In Every Issue
Latest Faculty Research
You Get What You Put In
Faculty: Betsy Gelb, Larry J. Sachnowitz Professor of Marketing
Publication: The Journal of Personal Selling and Sales Management
Insights: If sales managers want to get the best bang for their buck with their teams, they should consider tracking behavior and output controls, according to Gelb and her co-author’s research. She found that organizations that monitor salespeople’s end results (output controls) or monitor day-to-day activities (behavior controls) to reward their employees can combine the two for a positive impact.
Faculty: Gerald Lobo, accounting professor and Arthur Andersen Chair in Accounting
Publication: The Accounting Review
Insights: With the increased frequency of forecasts during earnings announcements, making (smart) investments seems to be more risk-based than ever before. Lobo’s research examines the implications of analyst forecasts issued during earnings announcements, finding a limited effect on investor response, but a positive trend when forecasts are reinforced with analyst research.

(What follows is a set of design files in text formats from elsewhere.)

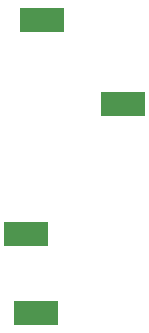
<source format=gbr>
%TF.GenerationSoftware,KiCad,Pcbnew,(5.1.6)-1*%
%TF.CreationDate,2020-12-22T10:56:42-08:00*%
%TF.ProjectId,Digimuser_Board,44696769-6d75-4736-9572-5f426f617264,rev?*%
%TF.SameCoordinates,Original*%
%TF.FileFunction,Paste,Bot*%
%TF.FilePolarity,Positive*%
%FSLAX46Y46*%
G04 Gerber Fmt 4.6, Leading zero omitted, Abs format (unit mm)*
G04 Created by KiCad (PCBNEW (5.1.6)-1) date 2020-12-22 10:56:42*
%MOMM*%
%LPD*%
G01*
G04 APERTURE LIST*
%ADD10R,3.800000X2.000000*%
G04 APERTURE END LIST*
D10*
%TO.C,TP1*%
X146812000Y-71628000D03*
%TD*%
%TO.C,TP2*%
X153606500Y-78740000D03*
%TD*%
%TO.C,TP3*%
X145415000Y-89725500D03*
%TD*%
%TO.C,TP4*%
X146304000Y-96469200D03*
%TD*%
M02*

</source>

Faculty: Leiser Silva, management information systems associate professor
Publication: Journal of the Association for Information Systems
Insights: For healthcare professionals, the ability to instantly share files with colleagues across the globe is invaluable. Silva’s research examines how healthcare information infrastructures can use a dual architecture to self-organize and streamline the process.
Learning to Adapt
Faculty: Chad Larson, accounting assistant professor
Publication: Management Science
Insights: For businesses looking to cut costs and save money, Larson’s study recommends using an adaptive base stock policy. This allows businesses to make purchasing decisions by looking at current sales and change in sales forecast, not past sales growth for a certain product, which ultimately can make a positive impact on the bottom line, according to Larson’s research.
"Boom and Gloom"
Faculty: Praveen Kumar, department chair and finance professor; Paul Povel, finance professor
Publication: Journal of Finance
Insights: Many industries experience investment cycles, and Kumar and Povel analyze whether this affects profitability. They choose hotel construction as a testing ground for this question and find that hotels built during local hotel construction booms underperform others, for several decades. Of the possible explanations, the one that fits the data best suggests that developers sometimes take the wrong cues when other hotel developers start construction projects in their market.